Thanks, Rob, for the question. I wish I could claim credit for the increasing momentum. I think it was already here and growing given the investments that were made and as you pointed out the performance that we have been able to demonstrate for clients. I did say and continue to believe that we have a full suite of services that I think offer a compelling value proposition for perspective clients. Our challenge was to effectively sell them through our clients. And I would tell you that probably the largest investment we are making globally is in distribution, whether it's in Europe where we are continuing to build out on the ground on the continent where we are seeing real tick-up, in Asia to a lesser degree, where we are already pretty well-developed but we continue to explore opportunities there and then particularly here in the United States. And that build out isn't just people. In fact, it may more be technology where we are spending our time and effort to leverage our salespeople more and provide more immediate and actionable feedback to our clients and distributors. And so it is where we are focusing a lot of our time and effort.
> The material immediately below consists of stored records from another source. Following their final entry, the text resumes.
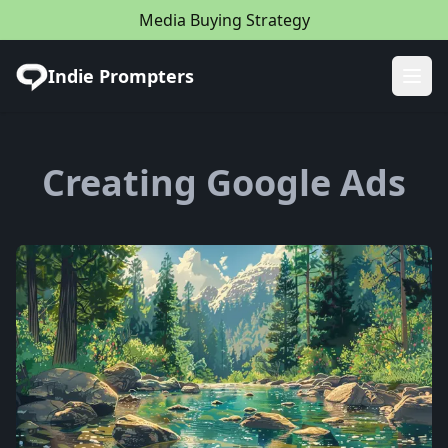
Media Buying Strategy
Indie Prompters
Ope
Creating Google Ads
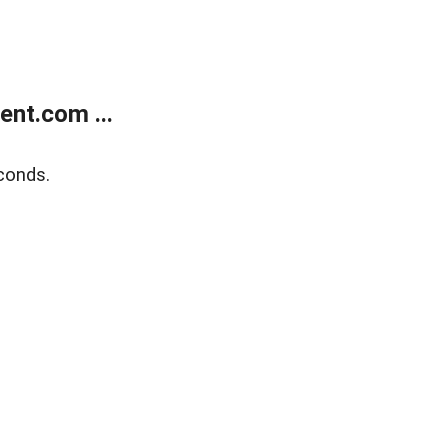
nt.com ...
conds.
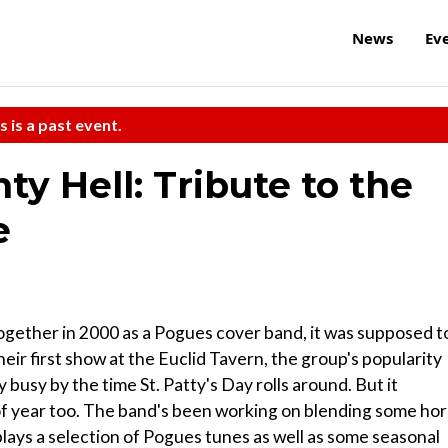
News
Ev
s is a past event.
y Hell: Tribute to the
e
ogether in 2000 as a Pogues cover band, it was supposed t
their first show at the Euclid Tavern, the group's popularity
 busy by the time St. Patty's Day rolls around. But it
e of year too. The band's been working on blending some ho
 plays a selection of Pogues tunes as well as some seasonal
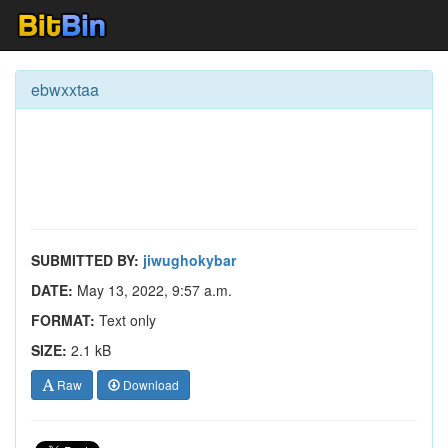
ebwxxtaa
SUBMITTED BY:
jiwughokybar
DATE:
May 13, 2022, 9:57 a.m.
FORMAT:
Text only
SIZE:
2.1 kB
Raw
Download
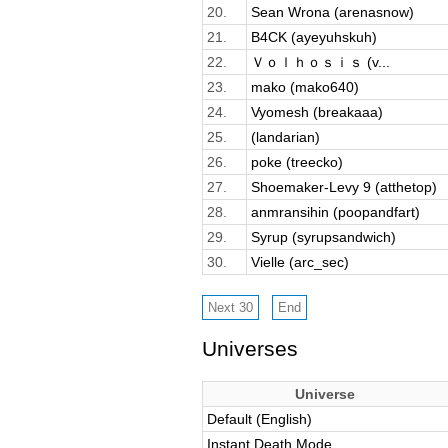
20.
Sean Wrona (arenasnow)
21.
B4CK (ayeyuhskuh)
22.
Ｖｏｌｈｏｓｉｓ (v...
23.
mako (mako640)
24.
Vyomesh (breakaaa)
25.
(landarian)
26.
poke (treecko)
27.
Shoemaker-Levy 9 (atthetop)
28.
anmransihin (poopandfart)
29.
Syrup (syrupsandwich)
30.
Vielle (arc_sec)
Universes
Universe
Default (English)
Instant Death Mode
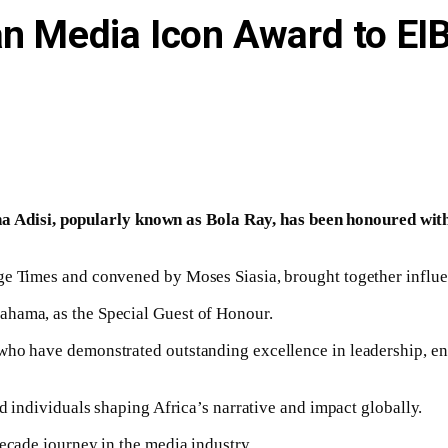
can Media Icon Award to E
Adisi, popularly known as Bola Ray, has been honoured with
ge Times and convened by Moses Siasia, brought together influen
ahama, as the Special Guest of Honour.
who have demonstrated outstanding excellence in leadership, en
ed individuals shaping Africa’s narrative and impact globally.
decade journey in the media industry.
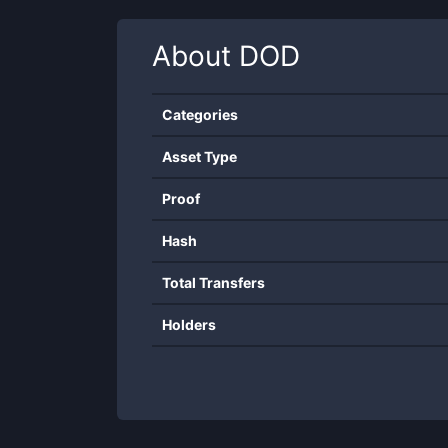
About
DOD
Categories
Asset Type
Proof
Hash
Total Transfers
Holders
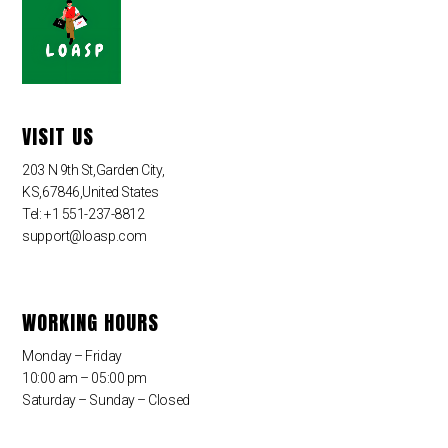
VISIT US
203 N 9th St,Garden City,
KS,67846,United States
Tel: +1 551-237-8812
support@loasp.com
WORKING HOURS
Monday – Friday
10:00 am – 05:00 pm
Saturday – Sunday – Closed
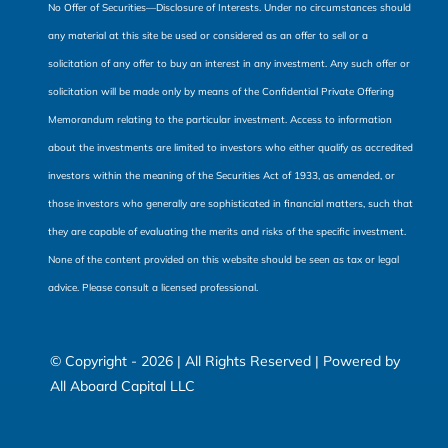
No Offer of Securities—Disclosure of Interests. Under no circumstances should
any material at this site be used or considered as an offer to sell or a
solicitation of any offer to buy an interest in any investment. Any such offer or
solicitation will be made only by means of the Confidential Private Offering
Memorandum relating to the particular investment. Access to information
about the investments are limited to investors who either qualify as accredited
investors within the meaning of the Securities Act of 1933, as amended, or
those investors who generally are sophisticated in financial matters, such that
they are capable of evaluating the merits and risks of the specific investment.
None of the content provided on this website should be seen as tax or legal
advice. Please consult a licensed professional.
© Copyright - 2026 | All Rights Reserved | Powered by
All Aboard Capital LLC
And I think the results so far have been promising but it's a long build.

Rob Lee

Analyst · KBW. Your line is open.

Great. Thank you for taking my questions.

Operator

Operator

Thank you. There are no further questions at this time. I will turn the call back to Ms. Prochniak for closing remarks.

Andrea Prochniak

Management

Thank you everyone for participating in our conference call today. If you have any follow up, feel free to contact Investor Relations. Thanks and have a great day.

Operator

Operator

Ladies and gentlemen, this concludes today's conference call. You may now disconnect.